Saved entries
==============================
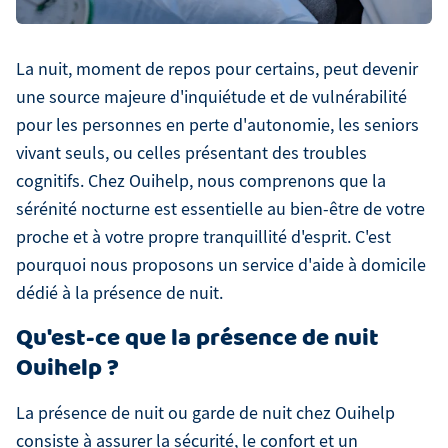
La nuit, moment de repos pour certains, peut devenir
une source majeure d'inquiétude et de vulnérabilité
pour les personnes en perte d'autonomie, les seniors
vivant seuls, ou celles présentant des troubles
cognitifs. Chez Ouihelp, nous comprenons que la
sérénité nocturne est essentielle au bien-être de votre
proche et à votre propre tranquillité d'esprit. C'est
pourquoi nous proposons un service d'aide à domicile
dédié à la présence de nuit.
Qu'est-ce que la présence de nuit
Ouihelp ?
La présence de nuit ou garde de nuit chez Ouihelp
consiste à assurer la sécurité, le confort et un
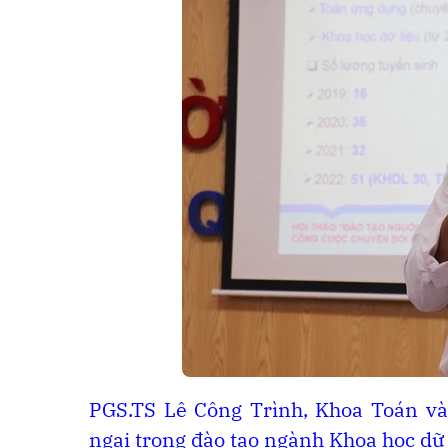
PGS.TS Lê Công Trình, Khoa Toán v
ngại trong đào tạo ngành Khoa học dữ 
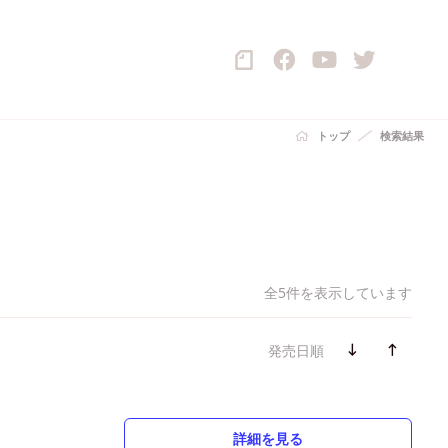
トップ
検索結果
全5件を表示しています
発売日順
詳細を見る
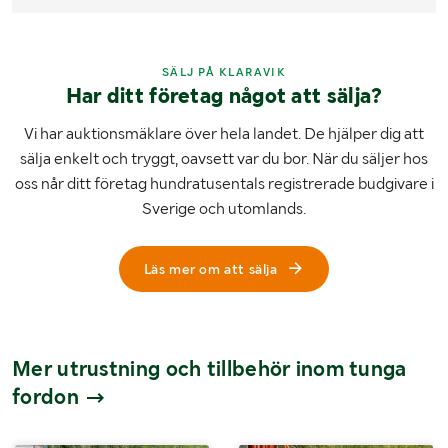
SÄLJ PÅ KLARAVIK
Har ditt företag något att sälja?
Vi har auktionsmäklare över hela landet. De hjälper dig att
sälja enkelt och tryggt, oavsett var du bor. När du säljer hos
oss når ditt företag hundratusentals registrerade budgivare i
Sverige och utomlands.
Läs mer om att sälja
Mer utrustning och tillbehör inom tunga
fordon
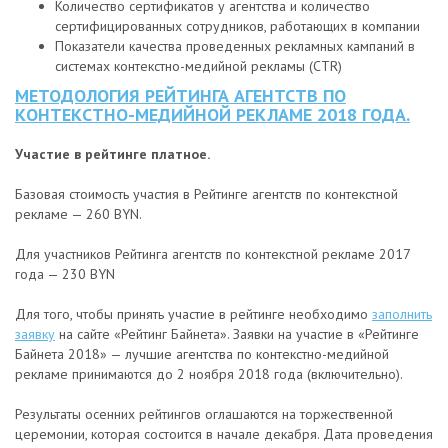
Количество сертификатов у агентства и количество
сертифицированных сотрудников, работающих в компании
Показатели качества проведенных рекламных кампаний в
системах контекстно-медийной рекламы (CTR)
МЕТОДОЛОГИЯ РЕЙТИНГА АГЕНТСТВ ПО
КОНТЕКСТНО-МЕДИЙНОЙ РЕКЛАМЕ 2018 ГОДА.
Участие в рейтинге платное.
Базовая стоимость участия в Рейтинге агентств по контекстной
рекламе — 260 BYN.
Для участников Рейтинга агентств по контекстной рекламе 2017
года — 230 BYN
Для того, чтобы принять участие в рейтинге необходимо
заполнить
заявку
на сайте «Рейтинг Байнета». Заявки на участие в «Рейтинге
Байнета 2018» — лучшие агентства по контекстно-медийной
рекламе принимаются до 2 ноября 2018 года (включительно).
Результаты осенних рейтингов оглашаются на торжественной
церемонии, которая состоится в начале декабря. Дата проведения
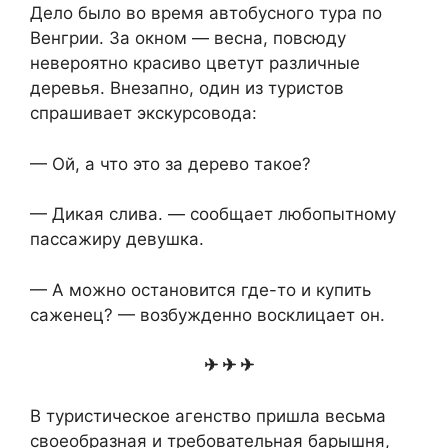
Дело было во время автобусного тура по
Венгрии. За окном — весна, повсюду
невероятно красиво цветут различные
деревья. Внезапно, один из туристов
спрашивает экскурсовода:
— Ой, а что это за дерево такое?
— Дикая слива. — сообщает любопытному
пассажиру девушка.
— А можно остановится где-то и купить
саженец? — возбужденно восклицает он.
✈ ✈ ✈
В туристическое агенство пришла весьма
своеобразная и требовательная барышня,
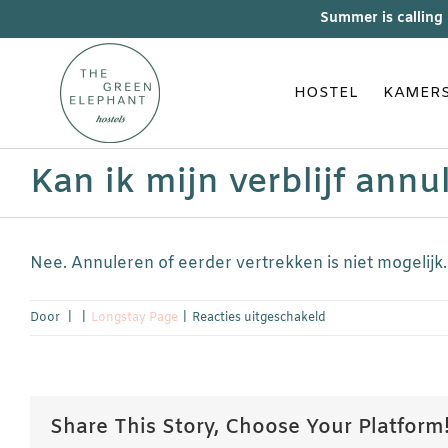
Skip
Summer is calling
to
content
HOSTEL
KAMER
Kan ik mijn verblijf annu
Nee. Annuleren of eerder vertrekken is niet mogelijk. 
voor
Door
|
|
Longstay Page
|
Reacties uitgeschakeld
Kan
ik
mijn
verblijf
Share This Story, Choose Your Platform
annuleren?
==============================
Please show every line of the records that holds the word "Khoa".

Result =
PGS.TS Lê Công Trình, Khoa Toán v
ngại trong đào tạo ngành Khoa học dữ 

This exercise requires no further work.